En fustigeant l’hypocrisie américaine, sa corruption morale et son néocolonialisme, Vladimir Poutine se pose en résistant face à un autre type d’injustice, le mépris occidental pour le reste du monde. C’est ce manque de reconnaissance et même la subordination symbolique d’une partie de l’humanité sur l’autre qui alimente le ressentiment anti-occidental tout comme la propagande du Kremlin.
Il est assez facile de relever les manquements de l’Occident à la liberté, l’écart réel entre l’idéal et la réalité.
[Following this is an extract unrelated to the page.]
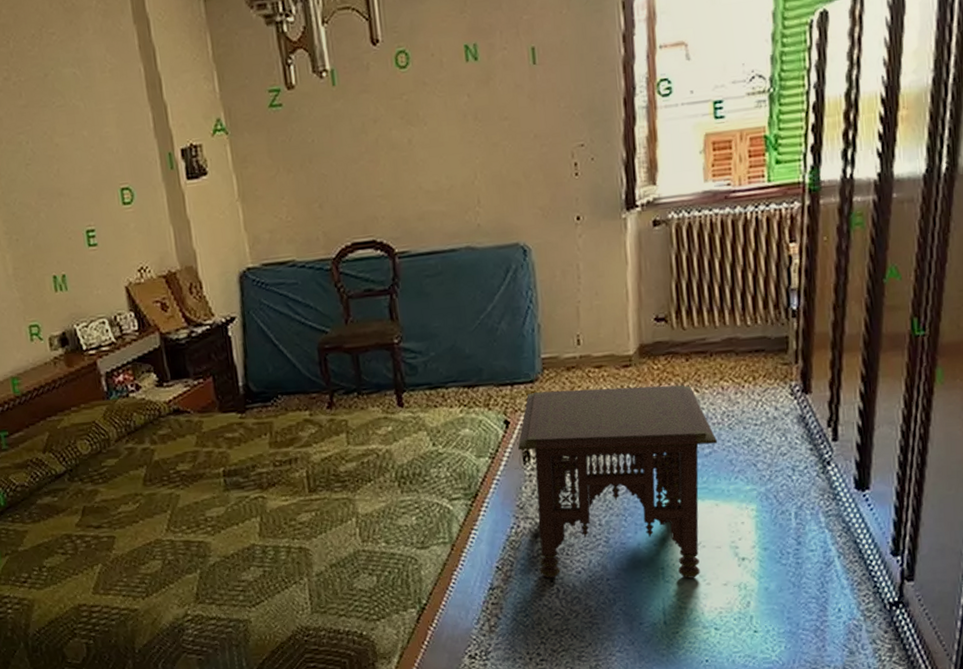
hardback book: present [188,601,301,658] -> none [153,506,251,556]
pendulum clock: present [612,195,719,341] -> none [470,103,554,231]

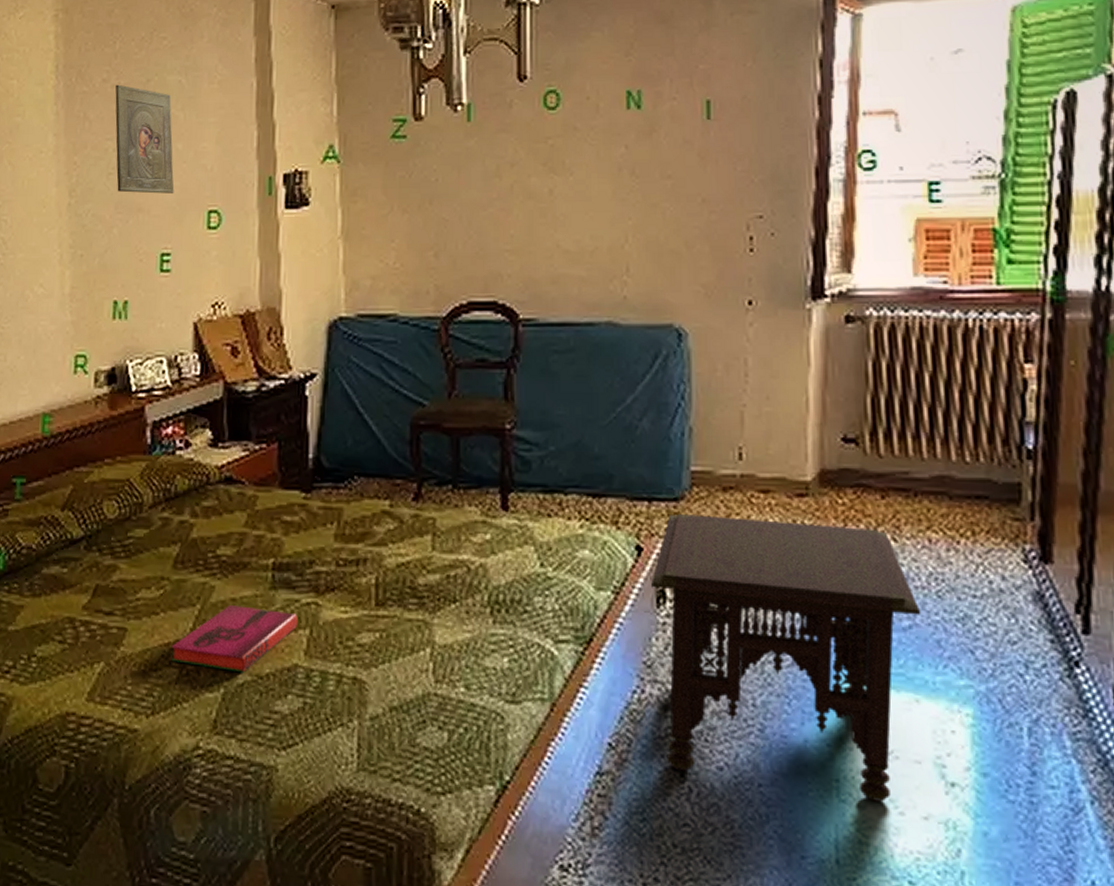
religious icon: none [17,81,88,180] -> present [115,84,175,194]
hardback book: none [153,506,251,556] -> present [171,605,299,673]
La guerre contre le terrorisme, les guerres en Irak, Afghanistan, Yemen, la gestion de la crise sanitaire, l’extension morale du wokistan, l’emprise des technocraties, de Big Tech ou de Big Business sont autant d’occasion pour les opinions critiques de fustiger des puissances occidentales imparfaites, et à raison.
Il faut reconnaître que c’est aussi cette capacité à l’autocritique, produit de la liberté, qui permet l’amélioration, l’innovation et les corrections dans le domaine social et politique autant que dans le domaine économique.
Il faut également reconnaître que chaque fois que l’Occident s’éloigne de l’idéal de la liberté, c’est pour emprunter aux modèles autoritaires qui lui sont devenus étrangers depuis des siècles mais qui demeurent en cours en Russie, en Chine ou en Iran.
Il est aussi assez facile de faire sortir Vladimir Poutine de l’humanité ordinaire en lui assignant la place extraordinaire de monstre, tyran ou fou : son discours revanchiste peut susciter l’empathie des nouveaux damnés de la Terre, les floués des promesses occidentales d’émancipation. Peut-on comprendre la mentalité chinoise sans les guerres de l’opium ? Peut-on comprendre le reflux de la France en Afrique sans la mémoire d’une colonisation que la Russie se fait un plaisir de rappeler ?
Le futur de la reconnaissance
Négliger la problématique de l’identité et de la reconnaissance, c’est jeter un voile sur les conflits qui sont en train de se former sous nos yeux, comme l’avait déjà vu Samuel Huntington dans son Choc des civilisations . Seulement, la demande de reconnaissance peut rendre aveugle jusqu’à la tragédie : c’est contre l’invasion américaine et pour défendre la souveraineté du pays que l’État Islamique est né en Irak, que les Talibans ont repris Kaboul, que la Corée du Nord a transformé son pays en prison à ciel ouvert ou que les mercenaires de Wagner progressent en Afrique.
Aujourd’hui, la Russie a déclenché un conflit conventionnel inhumain et sanglant contre son voisin aussi parce qu’elle s’estimait ignorée et méprisée par un Occident arrogant et certain de son bon droit. Comme l’a rappelé fort justement Joe Biden dans son discours : cette guerre n’a jamais été une nécessité, mais une tragédie.
Les défenseurs de la liberté doivent désormais compter avec la montée en puissance des demandes de reconnaissance sur la scène internationale, qui contestent à l’Occident son magistère moral.